Cinquante ans plus tard, son fils reprend ces traces pour reconstruire ce parcours. À partir de cette correspondance, il comble les silences, contextualise les événements et redonne une épaisseur à ce qui, à l’origine, tenait en quelques lignes griffonnées. La pièce s’articule ainsi autour d’un double regard : celui du père, jeune et spontané, et celui du fils, lucide et rétrospectif.
Une mise en scène sobre et évocatrice
Sur scène, un bureau encombré de documents, de cartes postales et d’objets d’époque devient le point de départ du récit. Au-dessus, un écran projette ces archives, mêlant images anciennes et captations contemporaines. Certaines cartes postales prennent vie, laissant apparaître le personnage du père dans les lieux qu’il a traversés.
Ce dispositif, à la fois simple et ingénieux, permet de faire dialoguer passé et présent sans lourdeur. Il souligne autant la proximité entre les deux temporalités que la distance qui les sépare. Le père est là, mais toujours à travers une médiation. Il s’adresse au public, mais depuis un autre temps.
La force des traces matérielles
L’un des aspects les plus marquants du spectacle réside dans son rapport à la matérialité.

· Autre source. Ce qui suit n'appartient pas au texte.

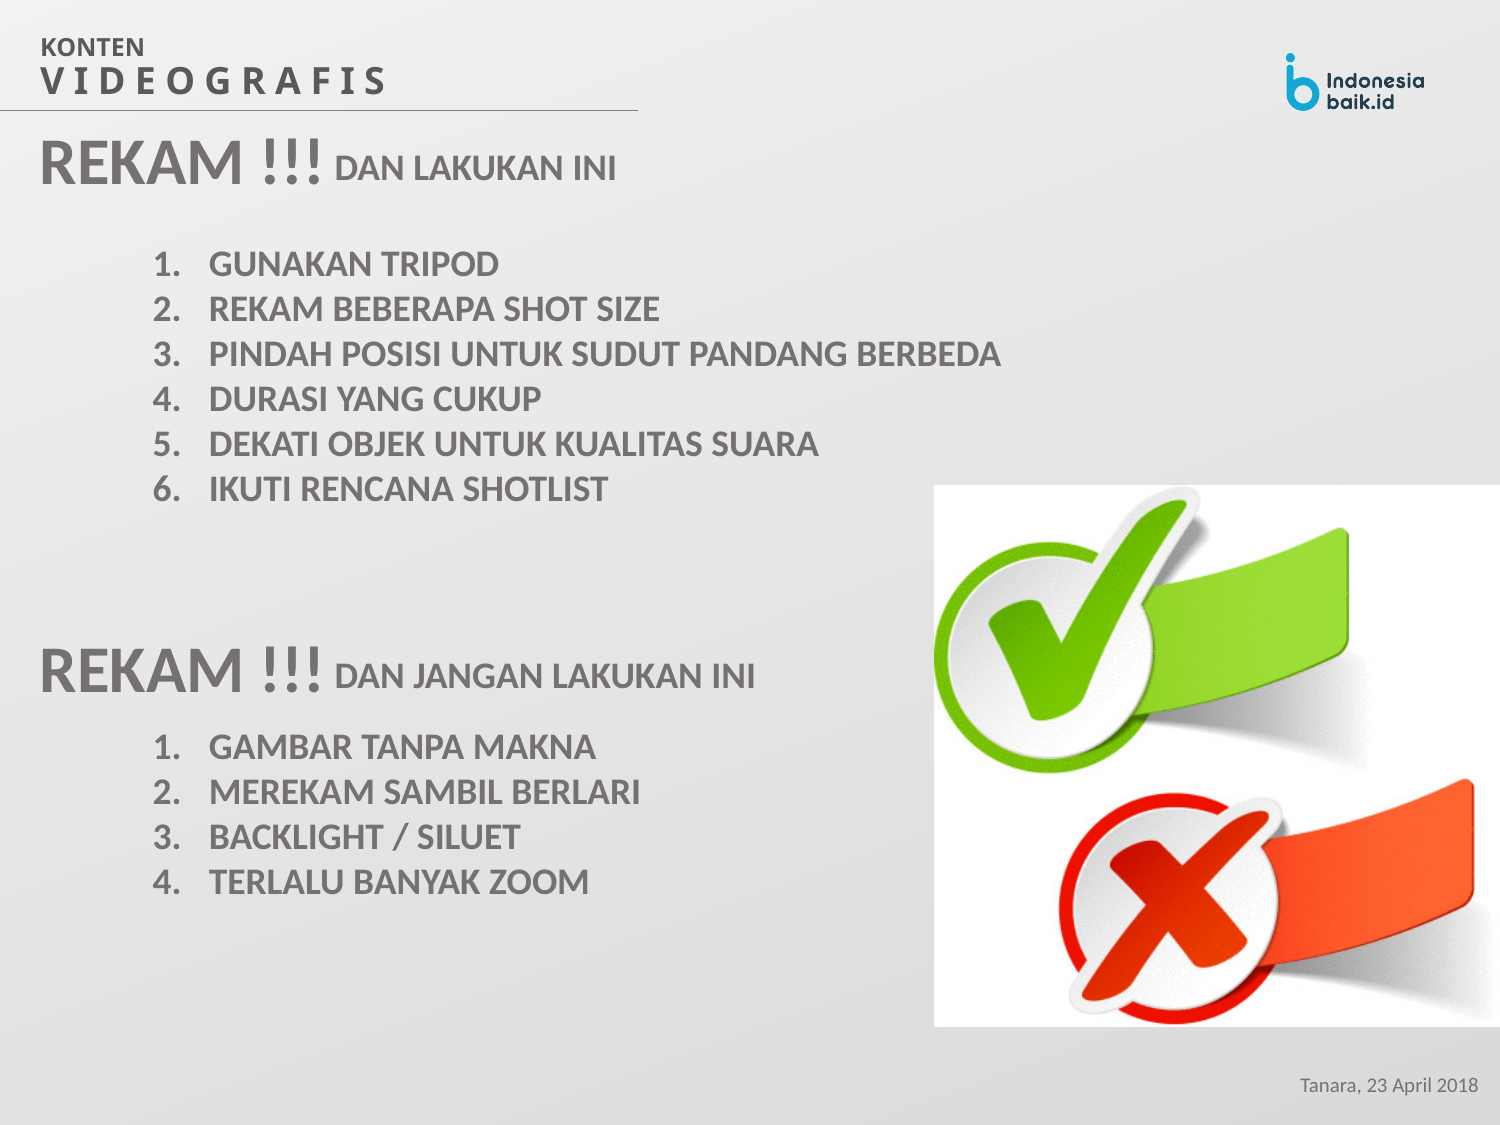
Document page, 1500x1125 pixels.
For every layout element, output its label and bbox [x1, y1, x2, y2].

text_box [0, 27, 1497, 1105]
picture [934, 485, 1500, 1027]
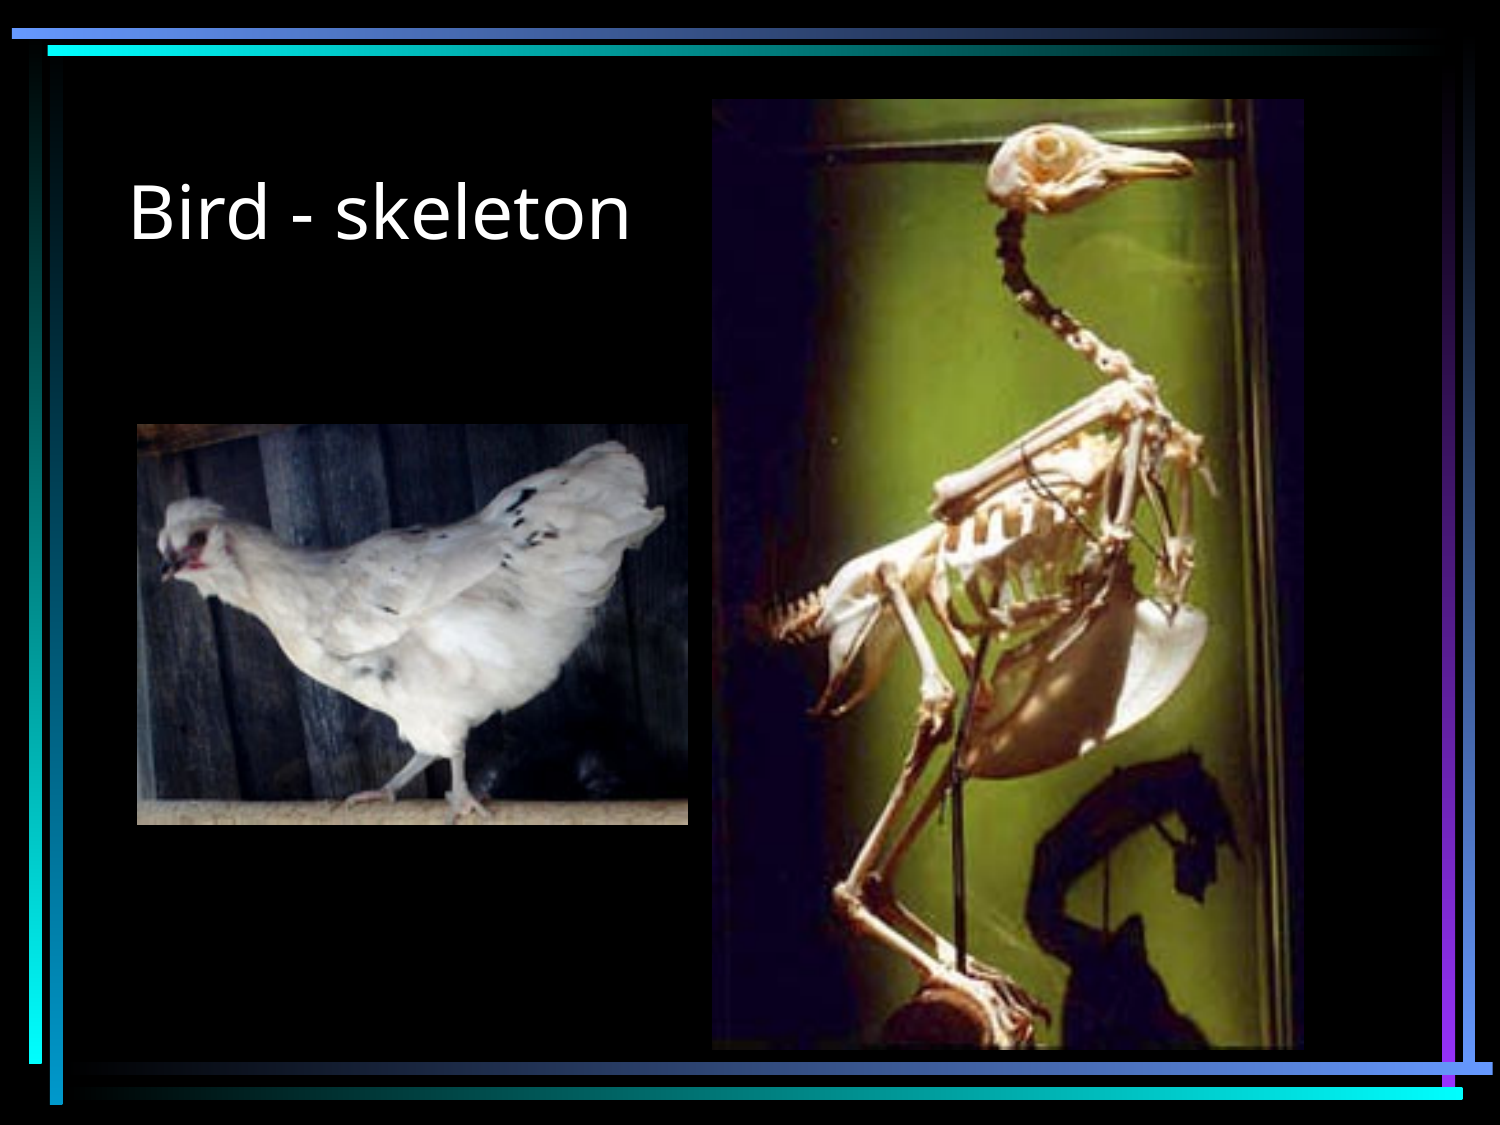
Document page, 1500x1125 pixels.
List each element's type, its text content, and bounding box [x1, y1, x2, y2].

title Bird - skeleton [112, 99, 712, 263]
picture [137, 424, 688, 825]
picture [712, 99, 1304, 1050]
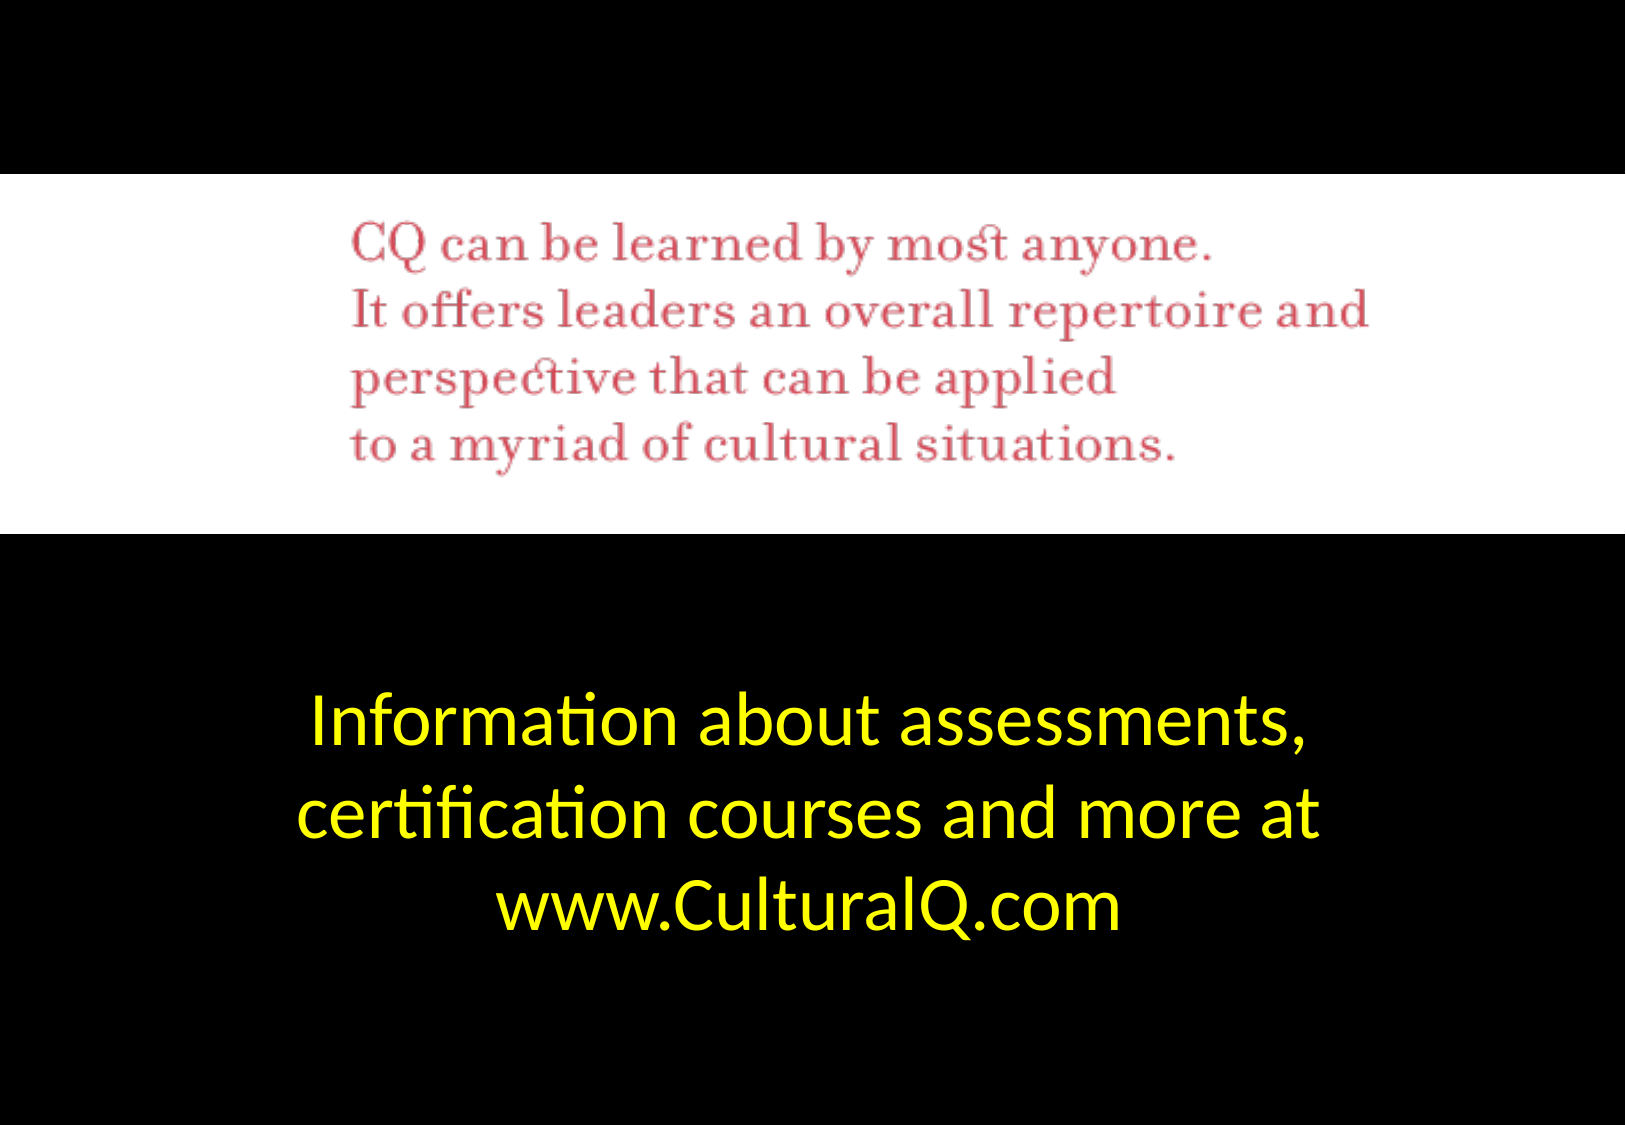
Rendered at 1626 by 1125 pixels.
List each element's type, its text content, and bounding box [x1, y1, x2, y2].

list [0, 173, 1625, 535]
text_box Information about assessments, certification courses and more at www.CulturalQ.com [164, 661, 1455, 954]
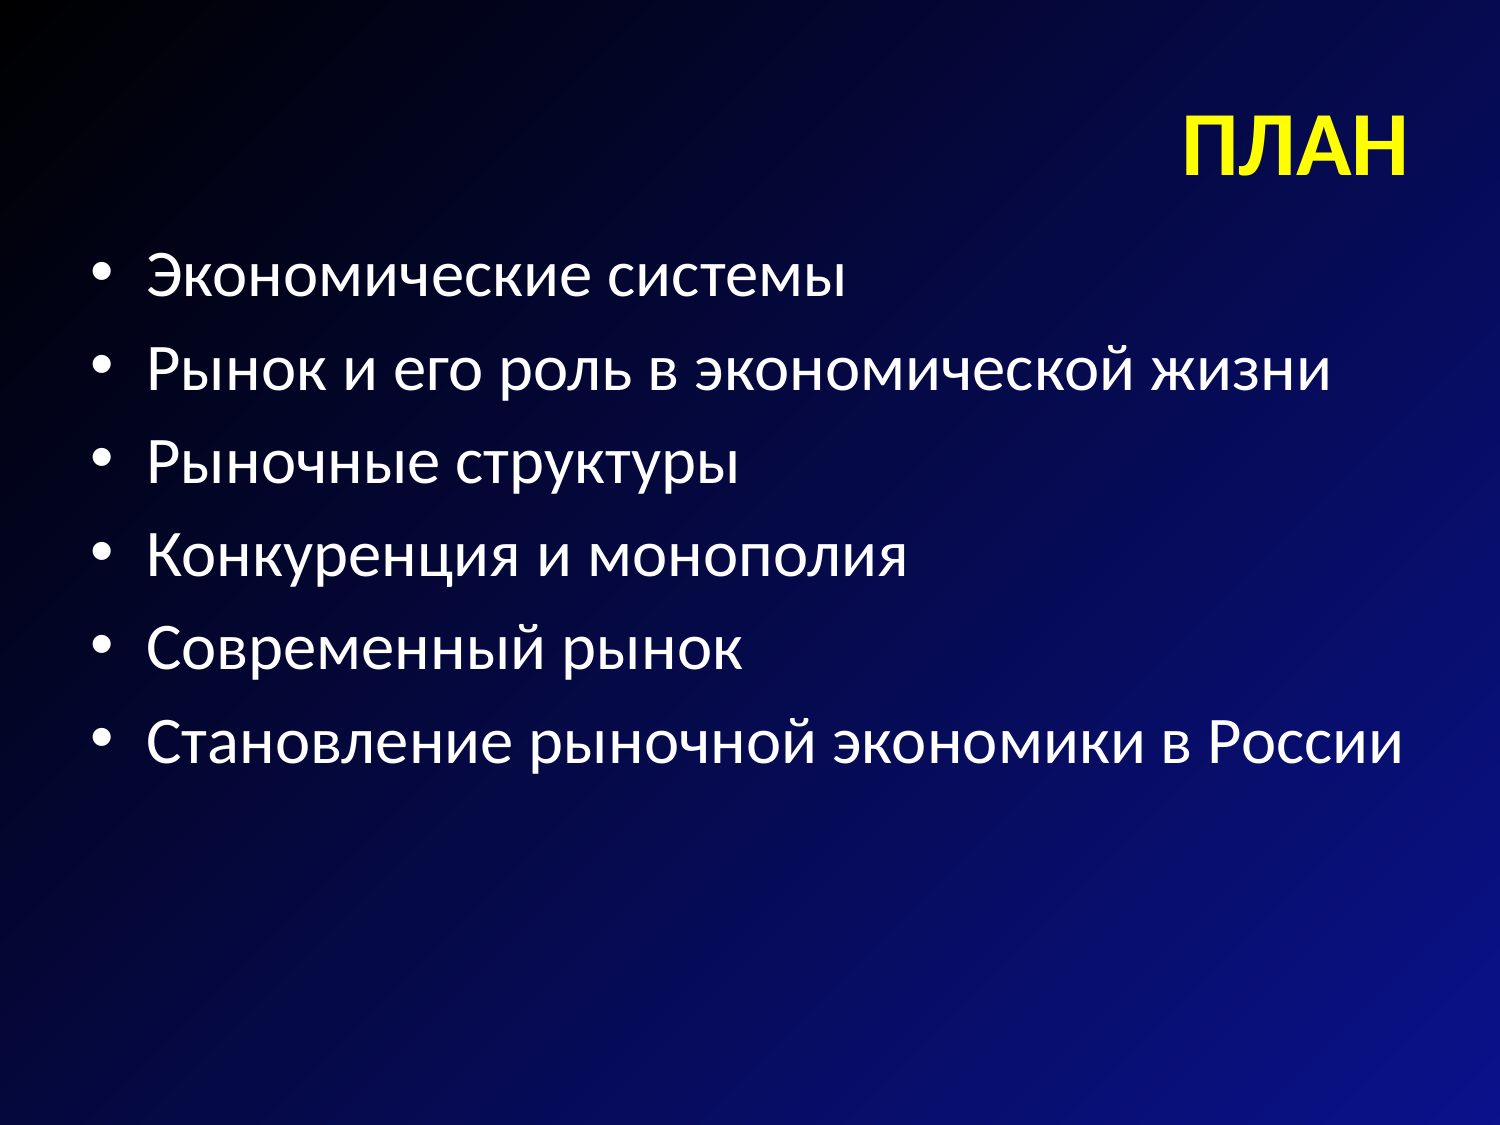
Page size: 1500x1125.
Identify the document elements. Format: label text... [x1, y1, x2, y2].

Les cartes postales ne sont pas de simples accessoires : elles constituent le cœur du récit. Ce sont elles qui rendent possible la reconstruction du voyage, malgré leur caractère fragmentaire.
Cette attention portée aux objets donne au spectacle une résonance particulière. Elle rappelle que la mémoire repose aussi sur ce que l’on laisse derrière soi. Quelques cartes, conservées au fil du temps, suffisent ici à rouvrir une histoire.
En creux, la pièce fait émerger une réflexion plus large : que restera-t-il de nos propres récits ? À l’heure des échanges numériques, souvent éphémères, la question de la transmission prend une autre dimension. Là où ces traces matérielles permettent aujourd’hui de reconstituer un parcours, nos communications contemporaines risquent de se perdre dans des flux difficiles à conserver.
Entre tendresse et lucidité
Le regard du fils sur son père oscille entre affection et critique. Il admire son élan, sa curiosité, mais souligne aussi ses angles morts, notamment face aux événements politiques qu’il traverse sans les comprendre pleinement. Cette tension nourrit le spectacle sans jamais le durcir.
La pièce évite le piège de l’idéalisation. Elle propose plutôt un portrait nuancé, où la filiation se construit à partir d’un mélange de proximité et de distance. Comprendre l’autre, ici, ne signifie pas tout excuser, mais accepter les zones d’ombre… et même en rire, parfois!
Un théâtre de la mémoire
Avec Le vieux monde derrière nous, Denis Marleau et Olivier Kemeid proposent un théâtre qui prend le temps de regarder en arrière. Le titre, inspiré d’un slogan de 1968 appelant à rompre avec le passé, est ici détourné : il ne s’agit pas de fuir le « vieux monde », mais de s’y attarder. La pièce suggère ainsi que le passé ne disparaît jamais complètement. Il continue d’habiter le présent, à travers les récits, les objets et les silences.
Porté par une interprétation sensible de Mani Soleymanlou, le spectacle offre une réflexion accessible et touchante sur la mémoire, la transmission et ce qui, malgré le temps, persiste. À voir absolument!